* **STATED PROBLEM**
Retype the lines of the records exactly, starting with the line containing "Rendered at 1654 by 931 pixels." and going on through the line containing "picture [360, 127, 1293, 886]".

* **DATA SHOWN**
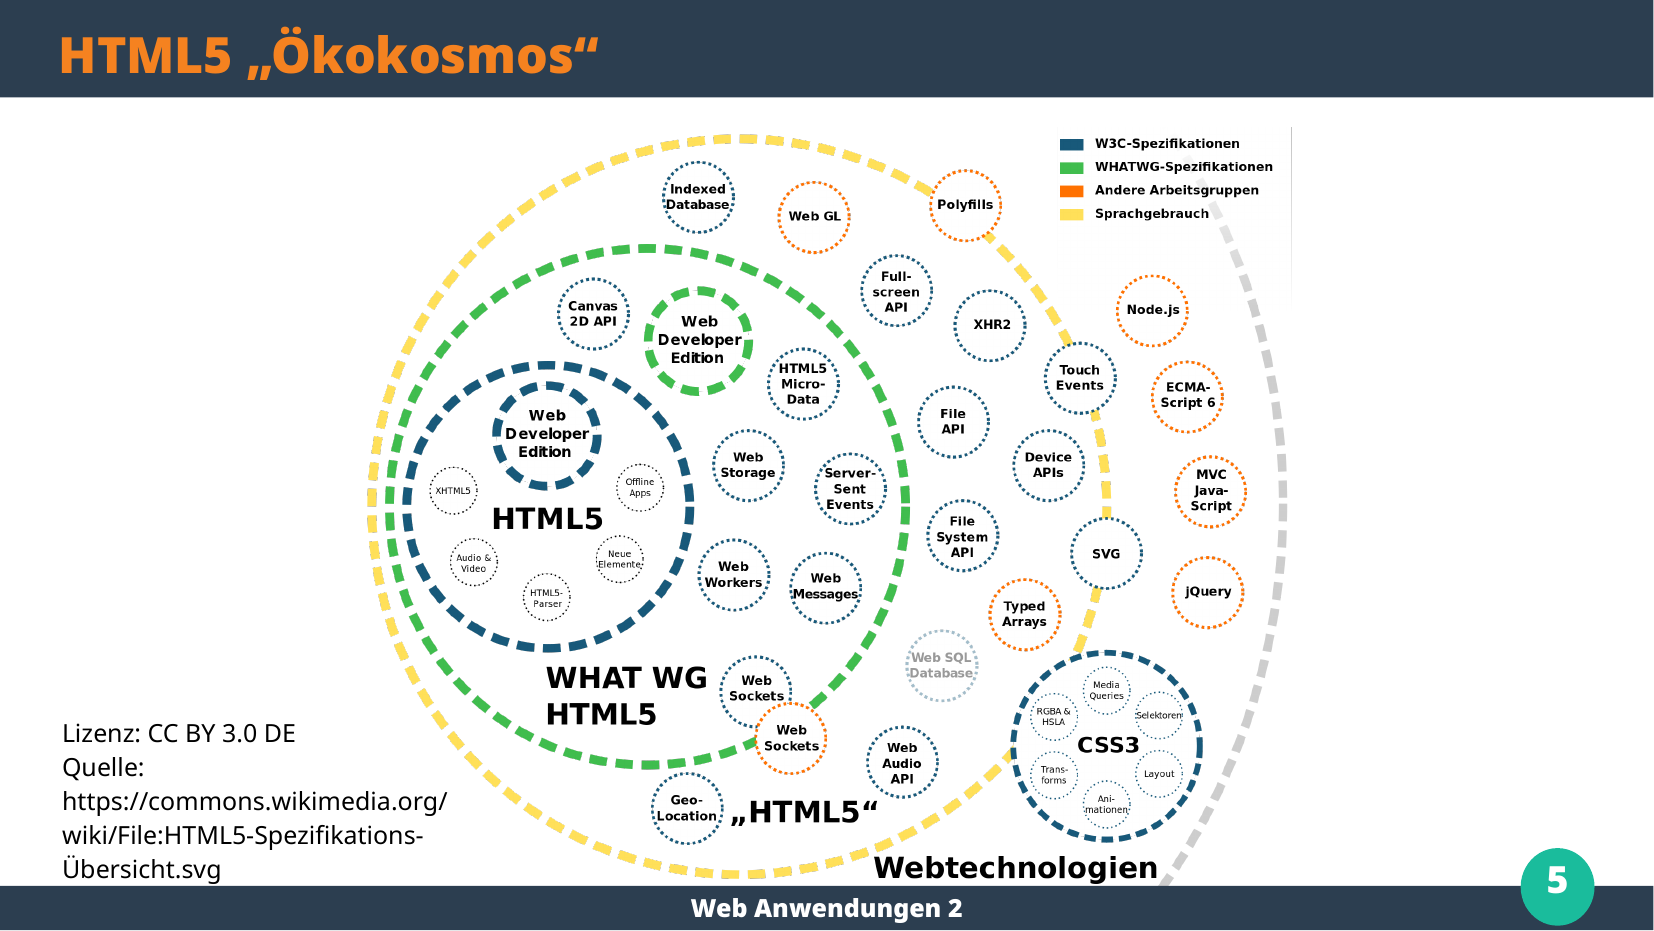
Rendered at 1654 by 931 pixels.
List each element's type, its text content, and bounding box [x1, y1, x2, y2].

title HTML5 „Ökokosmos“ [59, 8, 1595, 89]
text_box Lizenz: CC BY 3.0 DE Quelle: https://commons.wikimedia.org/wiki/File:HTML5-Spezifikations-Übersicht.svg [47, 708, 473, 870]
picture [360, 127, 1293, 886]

* * *

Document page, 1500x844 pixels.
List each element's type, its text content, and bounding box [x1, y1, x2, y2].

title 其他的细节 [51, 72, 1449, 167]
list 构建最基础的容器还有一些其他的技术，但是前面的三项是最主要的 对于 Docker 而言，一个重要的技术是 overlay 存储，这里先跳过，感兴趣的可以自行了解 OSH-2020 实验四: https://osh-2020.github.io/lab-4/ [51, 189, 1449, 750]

* **WORKED ANSWER**
Rendered at 1654 by 931 pixels.
List each element's type, its text content, and bounding box [x1, y1, x2, y2].

title HTML5 „Ökokosmos“ [59, 8, 1595, 89]
text_box Lizenz: CC BY 3.0 DE Quelle: https://commons.wikimedia.org/wiki/File:HTML5-Spezifikations-Übersicht.svg [47, 708, 473, 870]
picture [360, 127, 1293, 886]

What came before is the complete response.